Lors de nos visites à l’étranger, nous faisons face à toutes sortes d’attitudes. Bon nombre des Suisses de l’étranger que nous rencontrons gèrent très bien leur vie tout seuls. De temps à autre, nous sommes cependant confrontés à de fortes – trop fortes – attentes. On nous dit parfois: «La Suisse doit s’occuper de moi, car j’y ai payé des impôts pendant des décennies.» Dans ce genre de cas, je présente toujours ce que dit la loi sur les Suisses de l’étranger, à savoir: essaie d’abord de t’aider toi-même! Si tu n’y arrives pas, la Suisse est à tes côtés avec toute une palette de services bien définis.

Photo Danielle Liniger

Vous prendrez votre retraite au début de l’année 2023. Quel bilan personnel tirez-vous de votre activité d’ambassadeur et de directeur de la DC?

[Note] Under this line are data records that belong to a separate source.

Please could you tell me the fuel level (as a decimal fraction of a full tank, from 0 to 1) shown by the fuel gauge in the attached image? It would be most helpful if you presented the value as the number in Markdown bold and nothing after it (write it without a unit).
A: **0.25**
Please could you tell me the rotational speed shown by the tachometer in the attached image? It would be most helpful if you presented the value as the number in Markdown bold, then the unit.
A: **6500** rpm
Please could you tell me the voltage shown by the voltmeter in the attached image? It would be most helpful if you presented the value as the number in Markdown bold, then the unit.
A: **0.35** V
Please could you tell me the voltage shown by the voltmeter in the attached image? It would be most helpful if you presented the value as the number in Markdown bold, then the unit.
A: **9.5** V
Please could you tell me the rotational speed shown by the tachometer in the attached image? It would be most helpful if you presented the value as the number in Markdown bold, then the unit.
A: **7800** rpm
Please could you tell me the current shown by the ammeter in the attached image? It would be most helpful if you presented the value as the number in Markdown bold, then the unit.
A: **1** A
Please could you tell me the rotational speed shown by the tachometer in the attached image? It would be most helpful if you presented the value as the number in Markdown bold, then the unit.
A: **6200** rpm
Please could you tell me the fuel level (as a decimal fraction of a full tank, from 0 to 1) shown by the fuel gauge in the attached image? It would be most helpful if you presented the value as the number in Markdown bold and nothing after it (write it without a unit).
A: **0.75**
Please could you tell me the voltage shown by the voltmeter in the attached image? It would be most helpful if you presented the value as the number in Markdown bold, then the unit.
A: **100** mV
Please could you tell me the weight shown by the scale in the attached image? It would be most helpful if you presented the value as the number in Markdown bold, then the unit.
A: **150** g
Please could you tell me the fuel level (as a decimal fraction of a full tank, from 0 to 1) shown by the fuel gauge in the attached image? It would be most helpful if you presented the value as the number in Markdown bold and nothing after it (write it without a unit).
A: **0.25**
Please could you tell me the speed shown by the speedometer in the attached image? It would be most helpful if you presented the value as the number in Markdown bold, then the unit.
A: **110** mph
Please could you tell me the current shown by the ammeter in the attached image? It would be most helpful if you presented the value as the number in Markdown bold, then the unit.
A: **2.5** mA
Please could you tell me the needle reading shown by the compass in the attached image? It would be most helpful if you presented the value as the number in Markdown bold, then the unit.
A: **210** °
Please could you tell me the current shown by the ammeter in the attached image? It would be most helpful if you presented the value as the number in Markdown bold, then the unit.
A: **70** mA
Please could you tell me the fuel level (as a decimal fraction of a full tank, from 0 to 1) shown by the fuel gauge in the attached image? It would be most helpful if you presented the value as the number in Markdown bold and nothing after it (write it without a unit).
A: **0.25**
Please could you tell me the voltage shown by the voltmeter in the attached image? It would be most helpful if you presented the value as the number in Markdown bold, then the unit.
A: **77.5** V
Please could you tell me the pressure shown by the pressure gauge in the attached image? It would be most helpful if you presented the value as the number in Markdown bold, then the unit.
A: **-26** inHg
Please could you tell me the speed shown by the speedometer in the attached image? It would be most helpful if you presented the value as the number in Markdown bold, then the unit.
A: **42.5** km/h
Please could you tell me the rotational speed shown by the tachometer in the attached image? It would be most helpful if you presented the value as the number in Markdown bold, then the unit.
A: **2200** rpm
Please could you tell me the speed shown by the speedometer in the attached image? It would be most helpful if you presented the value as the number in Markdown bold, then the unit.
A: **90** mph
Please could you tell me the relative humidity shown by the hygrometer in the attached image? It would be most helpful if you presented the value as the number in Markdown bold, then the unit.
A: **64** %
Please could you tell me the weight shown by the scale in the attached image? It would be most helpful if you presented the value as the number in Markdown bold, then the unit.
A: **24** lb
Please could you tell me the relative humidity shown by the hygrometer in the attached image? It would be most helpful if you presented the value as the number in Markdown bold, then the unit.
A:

Mes activités ont été extrêmement passionnantes. Le travail de la DC est toujours axé sur les individus et leurs destins personnels. Cela m’a beaucoup fasciné et impressionné, en particulier la résolution de nombreux «cas difficiles». Dans mes fonctions précédentes, c’était généralement la politique qui était au premier plan. Ici, c’était toujours la personne, l’individu, le destin humain.

Une dernière question très simple: allez-vous tester vous-même le concept «Aging abroad»?

(Rires.) Non, je suis fermement décidé à mettre en œuvre le concept «Aging à Muri bei Bern».